Quote the lines in the listing below starting at the line containing "Herunterladen" and ending at the line containing "Halloween-Kürbis mit Hexenhut", keeping both of those lines.

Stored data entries
★ ★ ★ ★ ★

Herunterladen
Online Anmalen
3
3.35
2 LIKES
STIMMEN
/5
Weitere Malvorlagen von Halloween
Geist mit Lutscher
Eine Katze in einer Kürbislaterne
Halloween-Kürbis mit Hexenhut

★ ★ ★ ★ ★

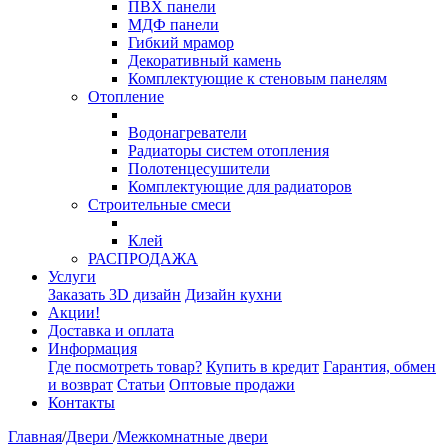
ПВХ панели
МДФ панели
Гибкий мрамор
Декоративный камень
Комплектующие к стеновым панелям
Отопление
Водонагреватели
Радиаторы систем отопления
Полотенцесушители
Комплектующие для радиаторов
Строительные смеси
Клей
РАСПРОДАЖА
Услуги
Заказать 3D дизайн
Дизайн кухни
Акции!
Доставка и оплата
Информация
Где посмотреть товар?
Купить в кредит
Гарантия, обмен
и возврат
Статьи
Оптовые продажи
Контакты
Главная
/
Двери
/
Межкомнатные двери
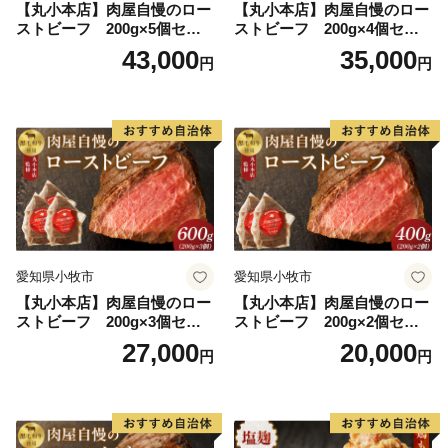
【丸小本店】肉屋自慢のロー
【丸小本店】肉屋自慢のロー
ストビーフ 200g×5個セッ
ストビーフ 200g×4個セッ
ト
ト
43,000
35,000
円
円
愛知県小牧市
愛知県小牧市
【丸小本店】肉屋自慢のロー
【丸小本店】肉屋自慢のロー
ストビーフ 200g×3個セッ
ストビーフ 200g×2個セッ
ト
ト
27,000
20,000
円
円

★ ★ ★ ★ ★

Task response:
Herunterladen
Online Anmalen
3
3.35
2 LIKES
STIMMEN
/5
Weitere Malvorlagen von Halloween
Geist mit Lutscher
Eine Katze in einer Kürbislaterne
Halloween-Kürbis mit Hexenhut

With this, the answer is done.